**Explore the material:**
**a.** Which record label released The Many Facets of Roger, according to the album text?
**b.** Reproduce the stretch of the album text from "- Producer: Roger" through "United Sound Studios.".

**Page text:**
Studio album by Roger
- Released: 1981
- Recorded: 1981, Detroit, Michigan
- Genre: Funk, electro funk, blues
- Length: 40:13
- Label: Warner Bros.
- Producer: Roger Troutman

Roger chronology
|  | The Many Facets of Roger (1981) | The Saga Continues... (1984) |

= The Many Facets of Roger =

The Many Facets of Roger is the debut solo project by Dayton, Ohio-based funk musician Roger Troutman. The album went gold based on the R&B successes of "So Ruff, So Tuff" and his cover of Marvin Gaye's "I Heard It through the Grapevine". In the album, Troutman featured two instrumentals, "A Chunk of Sugar" and "Blue (A Tribute to the Blues)", which was recorded inside Detroit's United Sound Studios.

(Records from a collection)
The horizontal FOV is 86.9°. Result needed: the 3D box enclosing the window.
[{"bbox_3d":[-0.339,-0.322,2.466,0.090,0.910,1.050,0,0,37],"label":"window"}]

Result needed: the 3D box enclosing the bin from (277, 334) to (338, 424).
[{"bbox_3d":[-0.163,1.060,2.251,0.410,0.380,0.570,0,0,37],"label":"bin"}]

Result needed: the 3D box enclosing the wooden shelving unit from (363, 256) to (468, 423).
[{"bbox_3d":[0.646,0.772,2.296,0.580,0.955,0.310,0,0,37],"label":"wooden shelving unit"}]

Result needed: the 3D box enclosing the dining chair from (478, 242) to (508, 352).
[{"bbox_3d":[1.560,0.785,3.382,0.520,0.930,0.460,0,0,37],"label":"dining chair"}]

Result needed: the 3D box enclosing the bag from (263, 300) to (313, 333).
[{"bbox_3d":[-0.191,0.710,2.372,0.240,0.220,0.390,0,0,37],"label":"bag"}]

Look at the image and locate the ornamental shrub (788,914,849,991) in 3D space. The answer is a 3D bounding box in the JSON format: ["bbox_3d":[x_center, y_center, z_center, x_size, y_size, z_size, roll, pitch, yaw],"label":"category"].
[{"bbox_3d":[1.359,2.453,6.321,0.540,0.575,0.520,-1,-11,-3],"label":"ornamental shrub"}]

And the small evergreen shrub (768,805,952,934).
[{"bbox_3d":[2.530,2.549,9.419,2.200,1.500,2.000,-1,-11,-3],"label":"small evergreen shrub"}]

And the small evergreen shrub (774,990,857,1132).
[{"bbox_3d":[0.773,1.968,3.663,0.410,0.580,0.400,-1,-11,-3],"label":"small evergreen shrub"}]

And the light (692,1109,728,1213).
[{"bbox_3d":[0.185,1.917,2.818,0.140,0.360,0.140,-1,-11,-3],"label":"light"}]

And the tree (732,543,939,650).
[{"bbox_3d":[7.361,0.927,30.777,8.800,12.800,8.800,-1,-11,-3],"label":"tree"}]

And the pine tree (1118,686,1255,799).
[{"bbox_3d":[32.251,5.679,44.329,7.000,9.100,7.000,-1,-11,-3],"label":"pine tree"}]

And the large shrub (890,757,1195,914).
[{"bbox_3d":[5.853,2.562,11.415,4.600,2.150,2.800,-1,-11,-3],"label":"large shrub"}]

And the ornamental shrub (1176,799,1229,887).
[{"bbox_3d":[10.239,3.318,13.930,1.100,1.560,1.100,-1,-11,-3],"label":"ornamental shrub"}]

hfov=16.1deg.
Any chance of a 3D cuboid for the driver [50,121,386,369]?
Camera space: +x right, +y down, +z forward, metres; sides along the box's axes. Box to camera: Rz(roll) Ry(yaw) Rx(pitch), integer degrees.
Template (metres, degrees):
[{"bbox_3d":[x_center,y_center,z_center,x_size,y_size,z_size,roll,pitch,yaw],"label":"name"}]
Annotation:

**Task answers:**
**a.** Warner Bros.

**b.**
- Producer: Roger Troutman

Roger chronology
|  | The Many Facets of Roger (1981) | The Saga Continues... (1984) |

= The Many Facets of Roger =

The Many Facets of Roger is the debut solo project by Dayton, Ohio-based funk musician Roger Troutman. The album went gold based on the R&B successes of "So Ruff, So Tuff" and his cover of Marvin Gaye's "I Heard It through the Grapevine". In the album, Troutman featured two instrumentals, "A Chunk of Sugar" and "Blue (A Tribute to the Blues)", which was recorded inside Detroit's United Sound Studios.